Добро пожаловать к началу очередной громкой рекламной кампании! Эта шумиха нужна исключительно для того, чтобы попасть на обложку «Архитектурного дайджеста».

Сидя напротив меня, мама вскрывает конверт и произносит:

– В номинации лучший фильм года премию «Оскар» получает… – Она вынимает карточку из конверта и давится смехом. – Мэдди, ни стыда у тебя, ни совести!

Мама демонстрирует карточку Эмили, или Аманде, или Элли, или Дафне, или как там зовут ее личную ассистентку на этой неделе. На карточке написано: «Пианино-2: Нападение пальца». Эмили, или Одри, или кто там теперь, не врубается в шутку.

К счастью, наш «приус» не очень вместительный, а значит, нас с Гораном не возьмут на церемонию награждения. Пока мама будет стоять на сцене, стараясь не порезаться бумагой и не рассмеяться, когда ей придется вручать «Оскара» кому-то, кого она ненавидит, Горан выступит в роли няньки и станет присматривать за мной в отеле. Довольно, сердце, перестань так сильно биться! Вообще-то Горан не знает английского даже на уровне заказа платной порнушки по кабельному телевидению, так что нянчиться с ним буду я, но нас все равно обязали смотреть вручение «Оскара» по телевизору, чтобы потом сказать маме, нужно ли ей ввязываться в это дело на будущий год.

Собственно, мне для того и понадобилась моя розовая блузка – хочется выглядеть сексапильно для Горана. Я включаю мамин ноутбук, нажимаю комбинацию клавиш Ctrl+Alt+S и через камеры видеонаблюдения рассматриваю содержимое своего шкафа в Палм-Спрингсе. Переключаюсь на камеры в Берлине и проверяю спальню там.
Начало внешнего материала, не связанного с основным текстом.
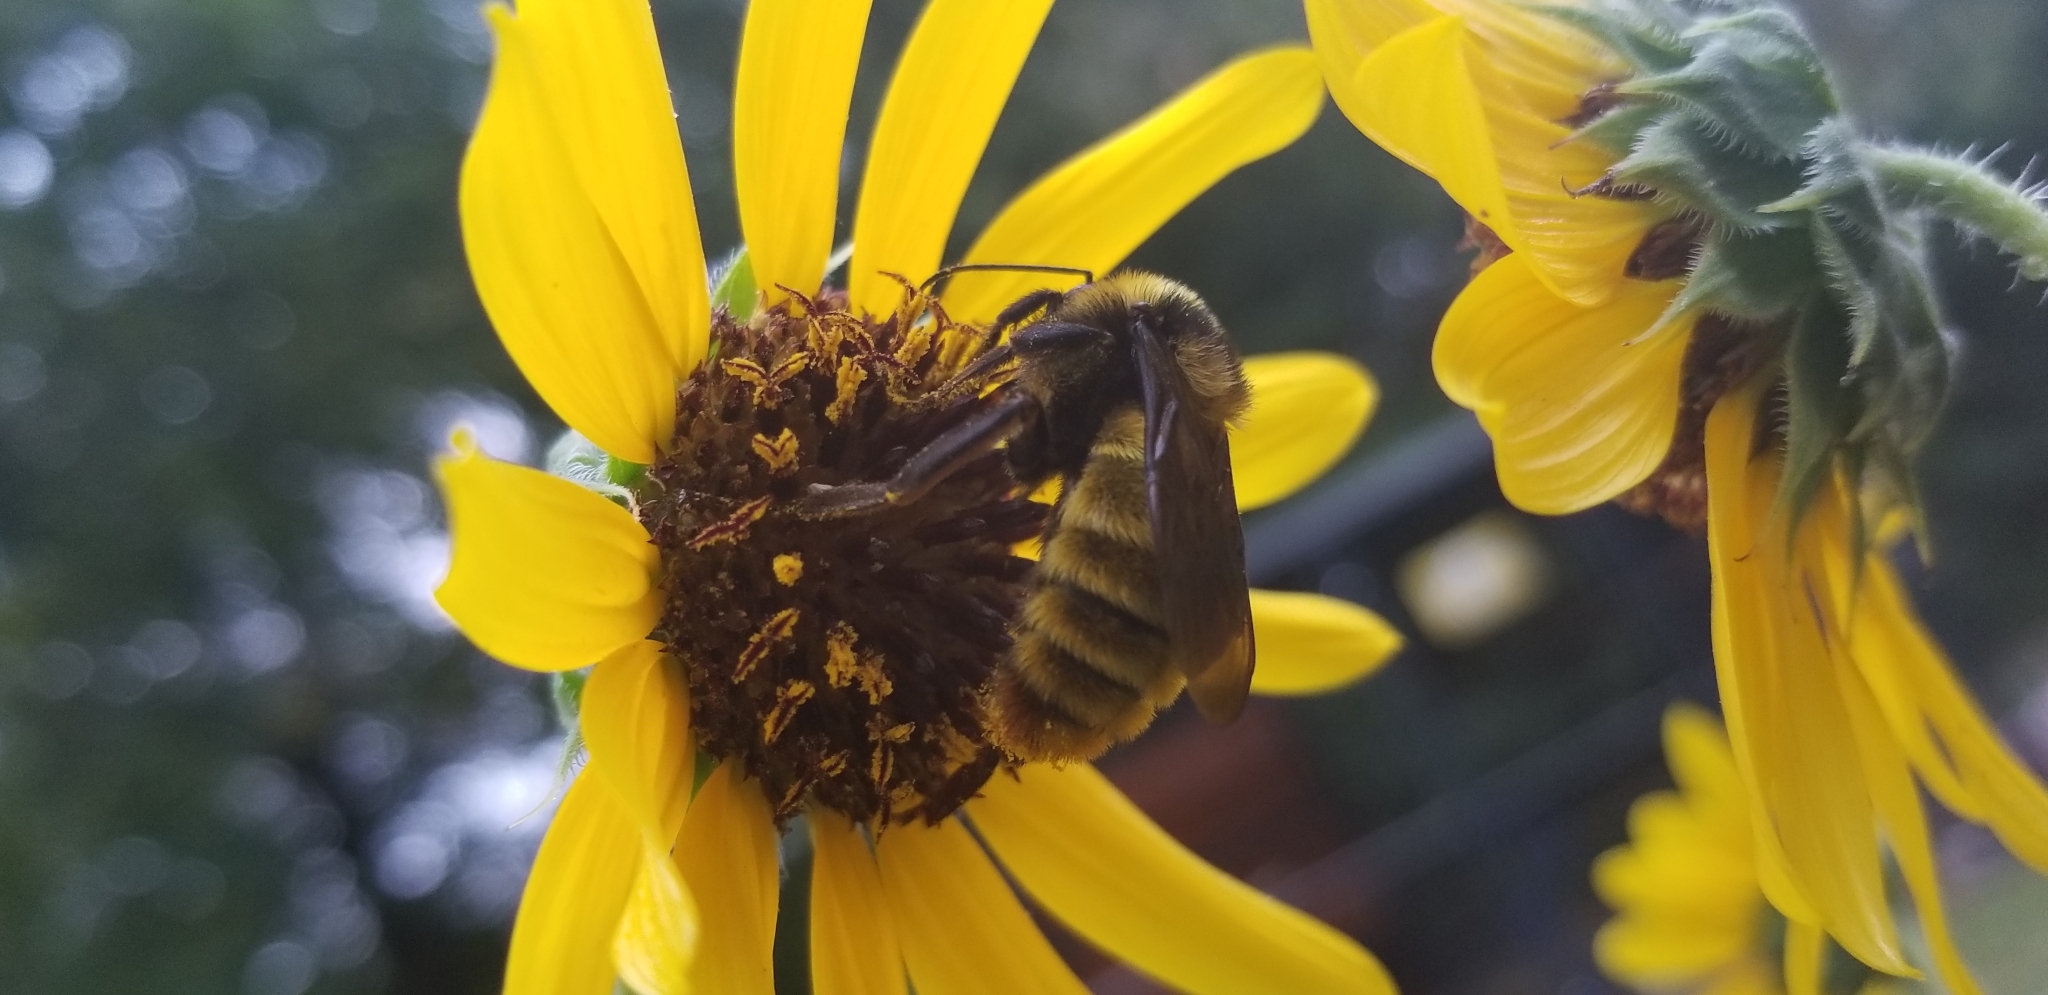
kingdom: Animalia
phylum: Arthropoda
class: Insecta
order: Hymenoptera
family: Apidae
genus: Bombus
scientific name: Bombus pensylvanicus
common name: Bumble bee
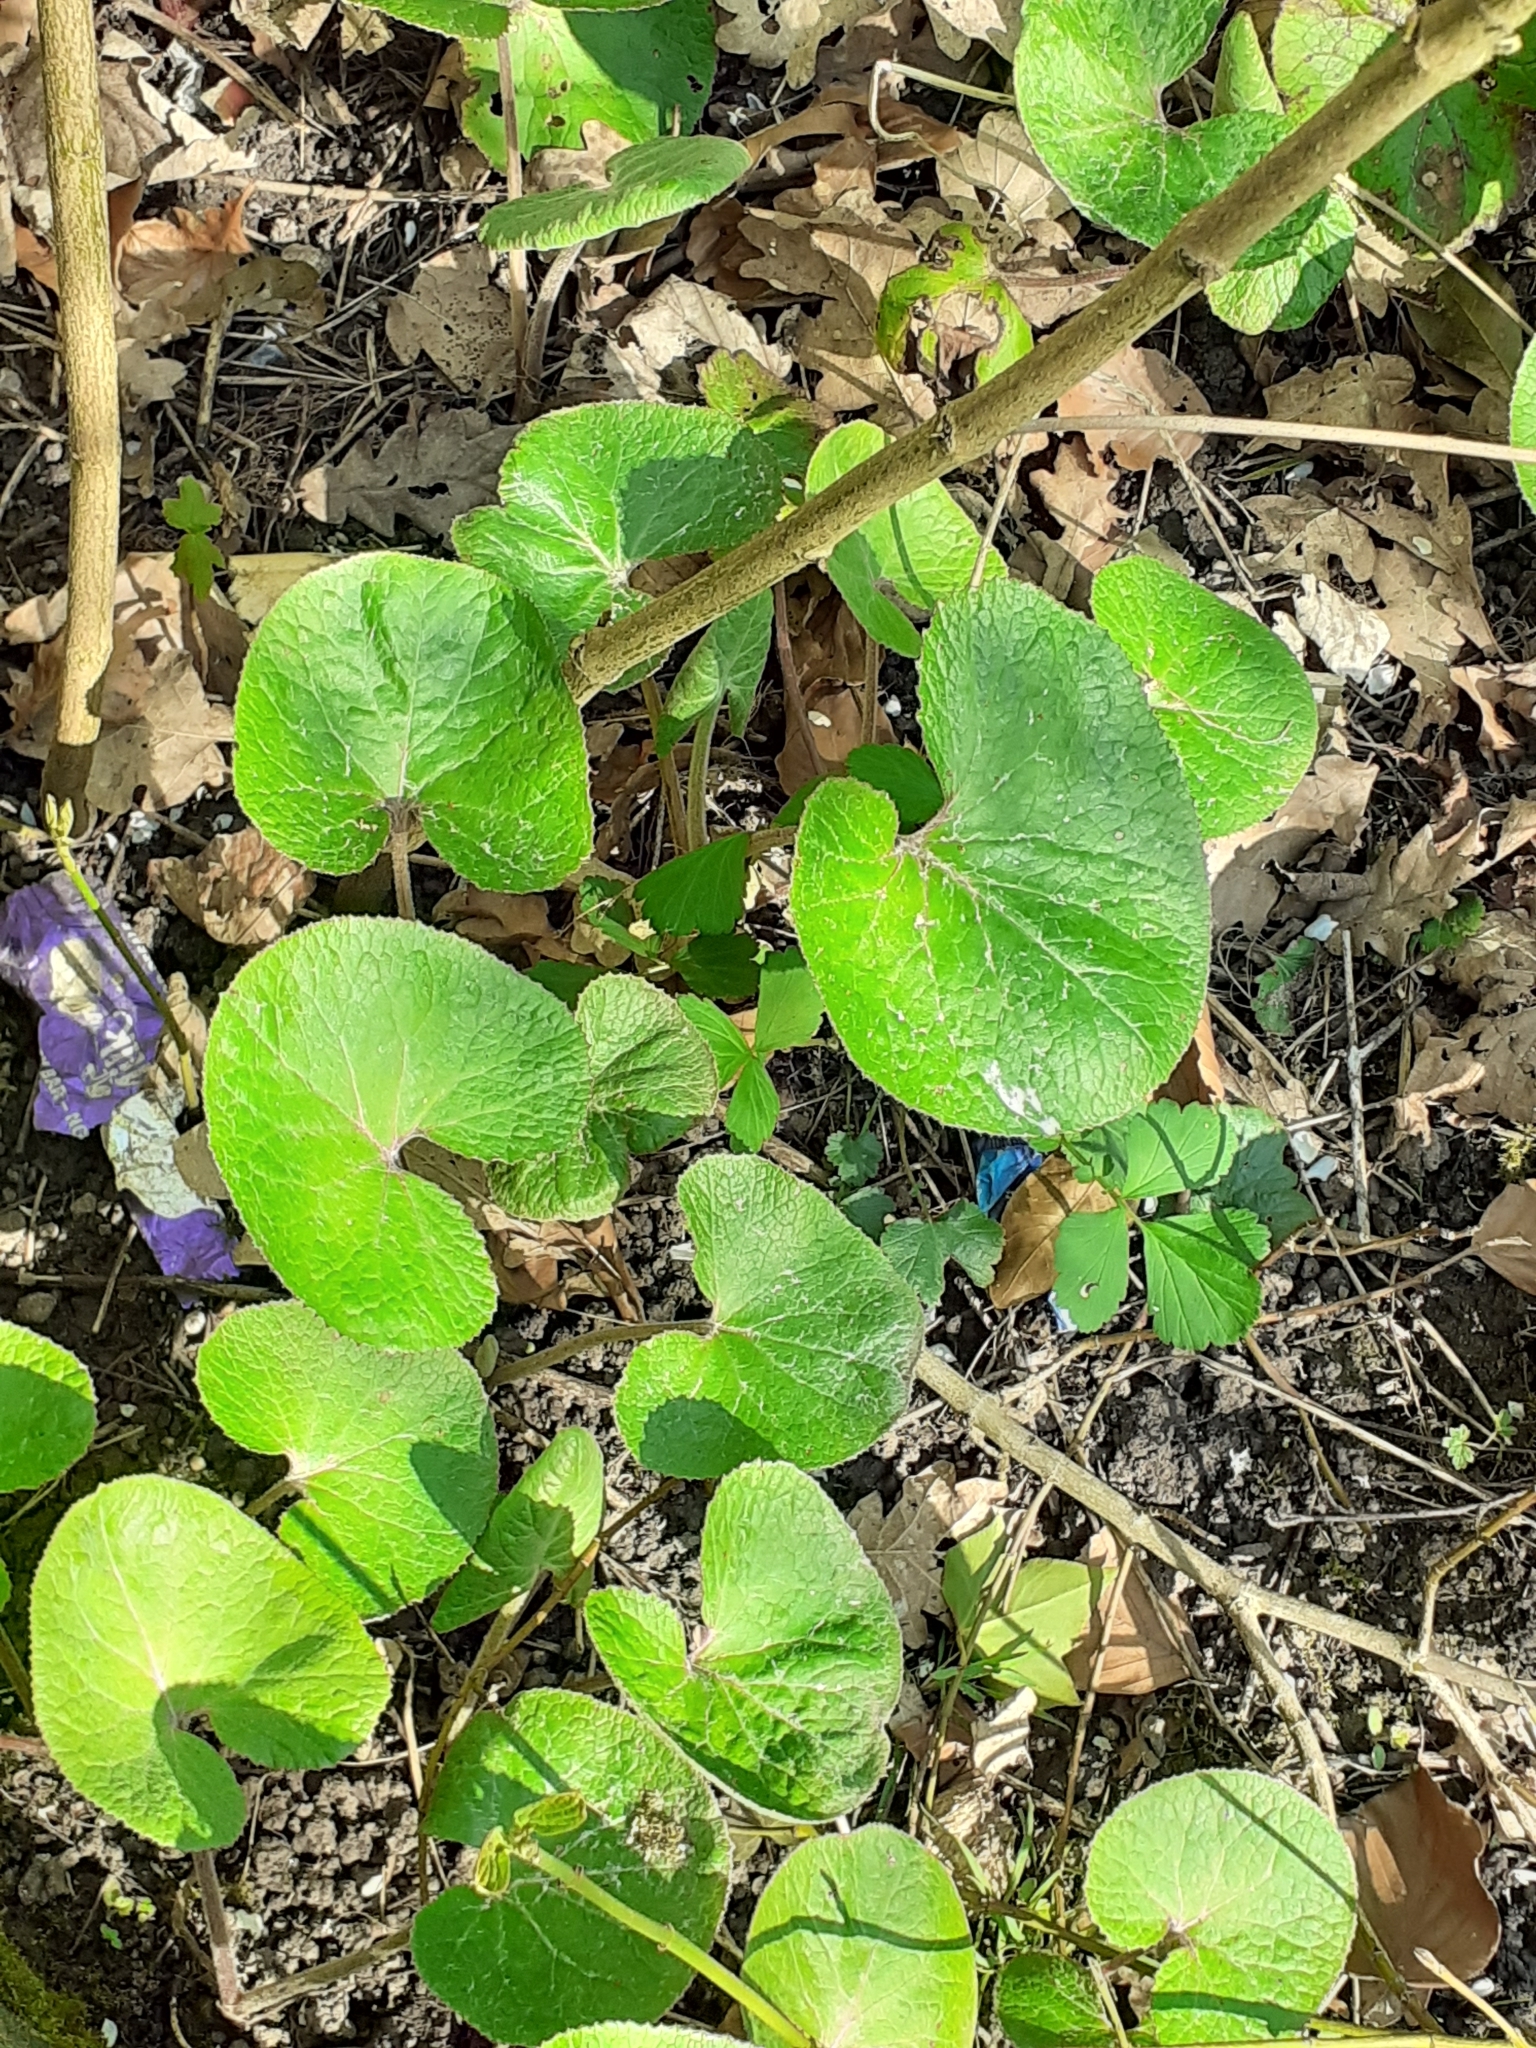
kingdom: Plantae
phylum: Tracheophyta
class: Magnoliopsida
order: Asterales
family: Asteraceae
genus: Petasites
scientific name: Petasites pyrenaicus
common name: Winter heliotrope
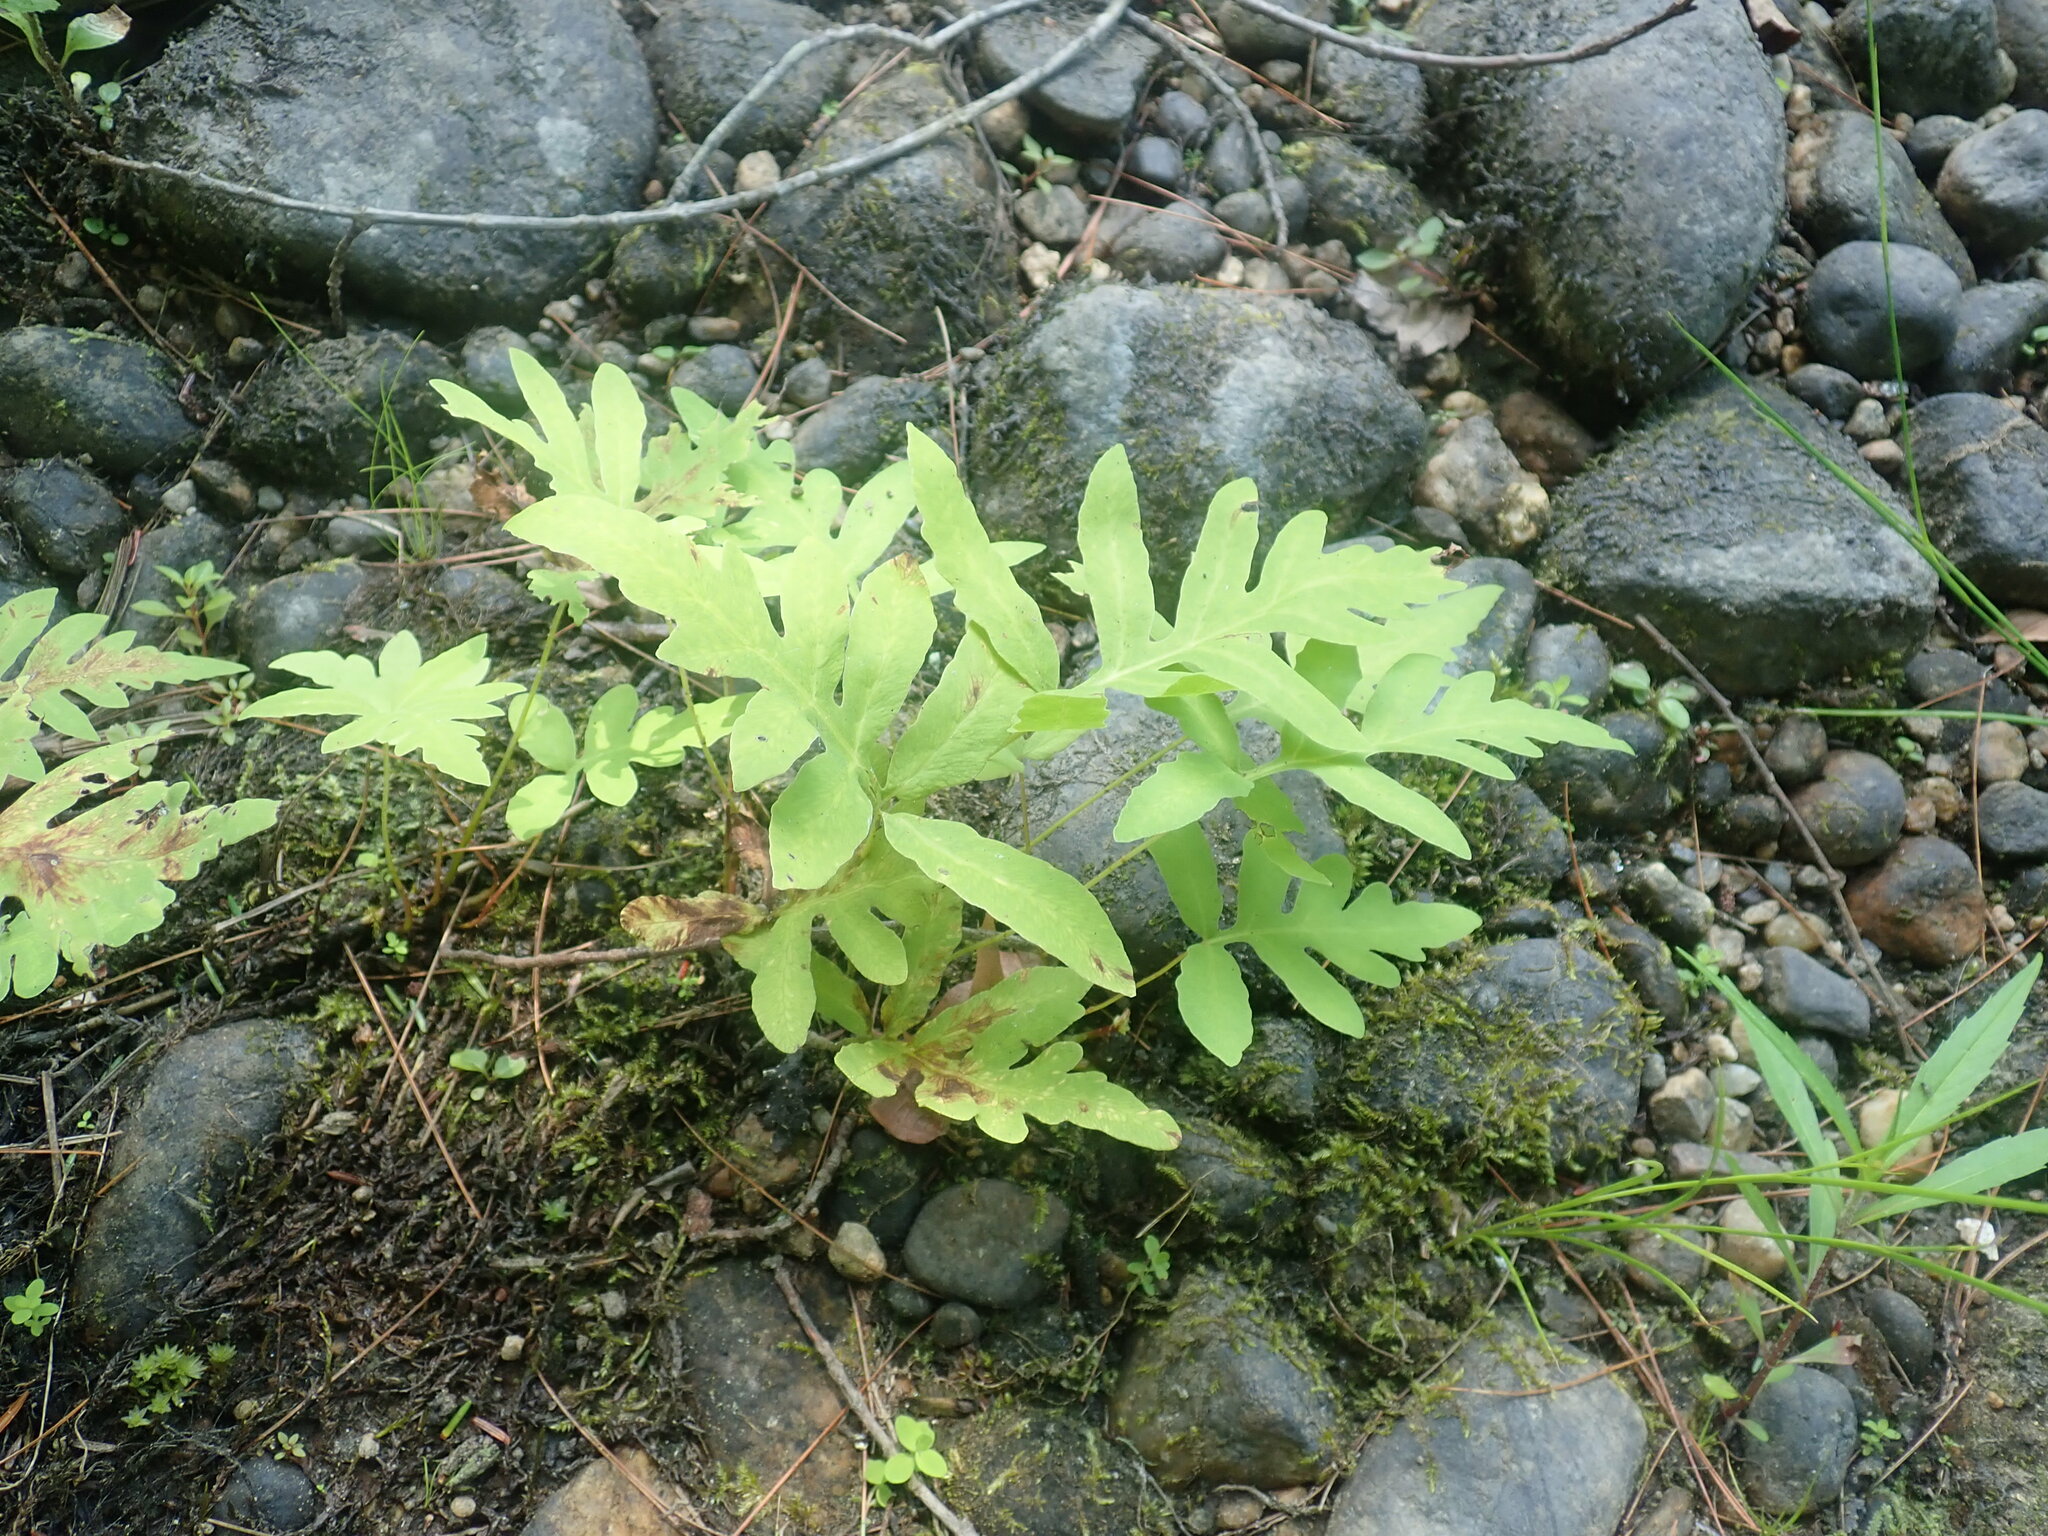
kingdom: Plantae
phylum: Tracheophyta
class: Polypodiopsida
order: Polypodiales
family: Onocleaceae
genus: Onoclea
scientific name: Onoclea sensibilis
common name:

– Посмотри в Женеве, – советует мама. – Пусть сомалийская горничная отправит ее экспресс-почтой.

Я нажимаю Ctrl+Alt+G. Нажимаю Ctrl+Alt+B. Проверяю Женеву. Проверяю Берлин. Афины. Сингапур.

Если честно, Горан и есть наиболее вероятная причина, по которой нас с ним не берут на вручение «Оскара». Очень уж велика вероятность, что, когда камеры нас выхватят крупным планом, сидящих в зале детей четы Спенсер, Горан будет зевать, ковыряться в носу или храпеть, развалившись в красном бархатном кресле, и с его полных чувственных губ будет стекать тонкая струйка слюны. Теперь уже ничего не изменишь, как говорится, сделанного не воротишь, но кто бы ни занимался проверкой потенциальных кандидатов на усыновление, за Горана их наверняка уволили. Мои родители финансируют благотворительный фонд, на который работает около миллиарда пиарщиков, выпускающих бесконечные пресс-релизы о щедрости моего папы. Да, родители могут пожертвовать тысячу долларов на строительство школы из шлакоблока где-нибудь в Пакистане, а потом грохнуть полмиллиона на съемку документального фильма об этой школе, пресс-конференции и пикники с выездом на природу для представителей СМИ, чтобы весь мир восхитился их филантропическими достижениями. С первой же фотосессии Горан обманул все надежды. Он не плакал от счастья перед объективами камер и называл своих новых опекунов не иначе как «мистер и миссис Спенсер», без всякого умиления.